*Exercise*.
An acceptable answer contains each line of the material, unchanged.

Given material section start

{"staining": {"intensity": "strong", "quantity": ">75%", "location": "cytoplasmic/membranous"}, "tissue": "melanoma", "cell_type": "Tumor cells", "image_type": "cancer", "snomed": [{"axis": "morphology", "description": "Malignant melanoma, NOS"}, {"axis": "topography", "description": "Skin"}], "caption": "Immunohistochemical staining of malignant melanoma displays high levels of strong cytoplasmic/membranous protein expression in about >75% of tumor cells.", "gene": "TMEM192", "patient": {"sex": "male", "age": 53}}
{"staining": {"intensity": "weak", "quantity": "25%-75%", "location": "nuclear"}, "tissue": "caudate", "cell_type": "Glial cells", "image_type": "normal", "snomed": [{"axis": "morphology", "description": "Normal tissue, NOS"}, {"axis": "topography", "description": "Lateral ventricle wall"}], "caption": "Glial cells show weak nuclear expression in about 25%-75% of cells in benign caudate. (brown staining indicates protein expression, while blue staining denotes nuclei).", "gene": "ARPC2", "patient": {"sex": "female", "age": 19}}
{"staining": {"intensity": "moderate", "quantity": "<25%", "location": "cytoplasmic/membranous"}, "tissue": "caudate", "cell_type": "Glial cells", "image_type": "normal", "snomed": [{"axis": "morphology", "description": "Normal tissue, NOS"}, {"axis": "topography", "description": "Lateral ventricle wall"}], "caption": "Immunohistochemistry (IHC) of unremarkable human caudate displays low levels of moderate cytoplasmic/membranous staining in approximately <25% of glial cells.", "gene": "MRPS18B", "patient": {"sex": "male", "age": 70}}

Given material section end

*Solution to this problem*.
{"staining": {"intensity": "strong", "quantity": ">75%", "location": "cytoplasmic/membranous"}, "tissue": "melanoma", "cell_type": "Tumor cells", "image_type": "cancer", "snomed": [{"axis": "morphology", "description": "Malignant melanoma, NOS"}, {"axis": "topography", "description": "Skin"}], "caption": "Immunohistochemical staining of malignant melanoma displays high levels of strong cytoplasmic/membranous protein expression in about >75% of tumor cells.", "gene": "TMEM192", "patient": {"sex": "male", "age": 53}}
{"staining": {"intensity": "weak", "quantity": "25%-75%", "location": "nuclear"}, "tissue": "caudate", "cell_type": "Glial cells", "image_type": "normal", "snomed": [{"axis": "morphology", "description": "Normal tissue, NOS"}, {"axis": "topography", "description": "Lateral ventricle wall"}], "caption": "Glial cells show weak nuclear expression in about 25%-75% of cells in benign caudate. (brown staining indicates protein expression, while blue staining denotes nuclei).", "gene": "ARPC2", "patient": {"sex": "female", "age": 19}}
{"staining": {"intensity": "moderate", "quantity": "<25%", "location": "cytoplasmic/membranous"}, "tissue": "caudate", "cell_type": "Glial cells", "image_type": "normal", "snomed": [{"axis": "morphology", "description": "Normal tissue, NOS"}, {"axis": "topography", "description": "Lateral ventricle wall"}], "caption": "Immunohistochemistry (IHC) of unremarkable human caudate displays low levels of moderate cytoplasmic/membranous staining in approximately <25% of glial cells.", "gene": "MRPS18B", "patient": {"sex": "male", "age": 70}}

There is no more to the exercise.